The FBI has for decades tried to move from the crumbling J. Edgar Hoover Building, and at one point settled on a 62-acre parcel in Greenbelt, Md. Yet the Kash Patel-led FBI and the Trump administration canceled that move last July when it chose the Regan Building instead. It’s unclear how much space the FBI intends to use at the complex. Congress fully funded the $1.5 billion move late last year. 

USAID and U.S. Customs and Border Protection (CBP) utilize the most amount of space at the building, though the former was effectively gutted by the Trump administration last year and the latter will eventually move into the Department of Homeland Security’s St. Elizabeth’s West campus underway on Martin Luther King Jr. Avenue. The EPA, General Services Administration and the Woodrow Wilson Center for International Center for Scholars also call the Reagan Building home. 

Finding a new home for the National Children’s Museum is a “priority” for the GSA, Forst told lawmakers at a House Transportation and Infrastructure Committee hearing this week, adding that he had already met with D.C. Mayor Muriel Bowser to discuss the move. 

“This is an important thing for us to work on together; to not in any way abandon it in its important mission but help it get on to its next place,” Forst said at the hearing. 

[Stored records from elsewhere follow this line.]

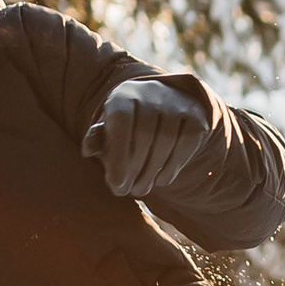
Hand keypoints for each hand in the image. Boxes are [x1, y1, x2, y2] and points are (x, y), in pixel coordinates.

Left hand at [83, 76, 210, 199]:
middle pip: (145, 135)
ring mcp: (176, 103)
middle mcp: (152, 93)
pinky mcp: (196, 116)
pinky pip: (187, 143)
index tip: (115, 184)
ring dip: (152, 171)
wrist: (162, 106)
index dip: (118, 155)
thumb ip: (97, 139)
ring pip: (167, 141)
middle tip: (126, 192)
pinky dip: (173, 166)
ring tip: (141, 189)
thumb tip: (88, 149)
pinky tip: (161, 180)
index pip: (121, 121)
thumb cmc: (126, 125)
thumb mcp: (108, 130)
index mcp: (124, 96)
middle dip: (134, 169)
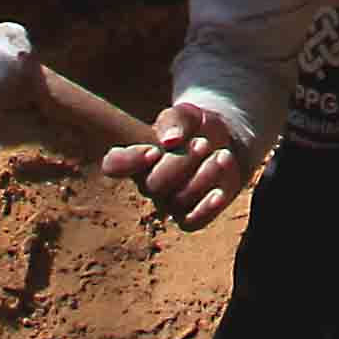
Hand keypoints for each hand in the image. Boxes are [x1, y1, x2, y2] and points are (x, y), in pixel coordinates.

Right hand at [100, 96, 258, 229]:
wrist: (223, 143)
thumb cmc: (194, 128)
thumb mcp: (186, 115)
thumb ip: (176, 121)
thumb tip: (171, 140)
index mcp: (136, 156)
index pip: (114, 164)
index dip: (129, 161)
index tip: (155, 150)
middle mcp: (148, 183)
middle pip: (153, 185)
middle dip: (180, 163)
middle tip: (203, 143)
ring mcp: (168, 201)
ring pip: (177, 201)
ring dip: (203, 177)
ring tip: (222, 154)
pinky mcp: (190, 215)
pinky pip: (192, 222)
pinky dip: (206, 209)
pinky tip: (220, 193)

The museum is aiming to expand its footprint at its future home to between 50,000 and 70,000 square feet, CEO Kiryn Hoffman told the Business Journals. While the museum doesn’t necessarily want to move — it has occupied the Reagan Building since 2020 — its 225,000 annual visitors regularly max out capacity, Hoffman said. 

The museum’s relocation options, or whether it will stay in the District, were not immediately clear. A spokesperson for the GSA did not immediately respond to a request for comment or more information.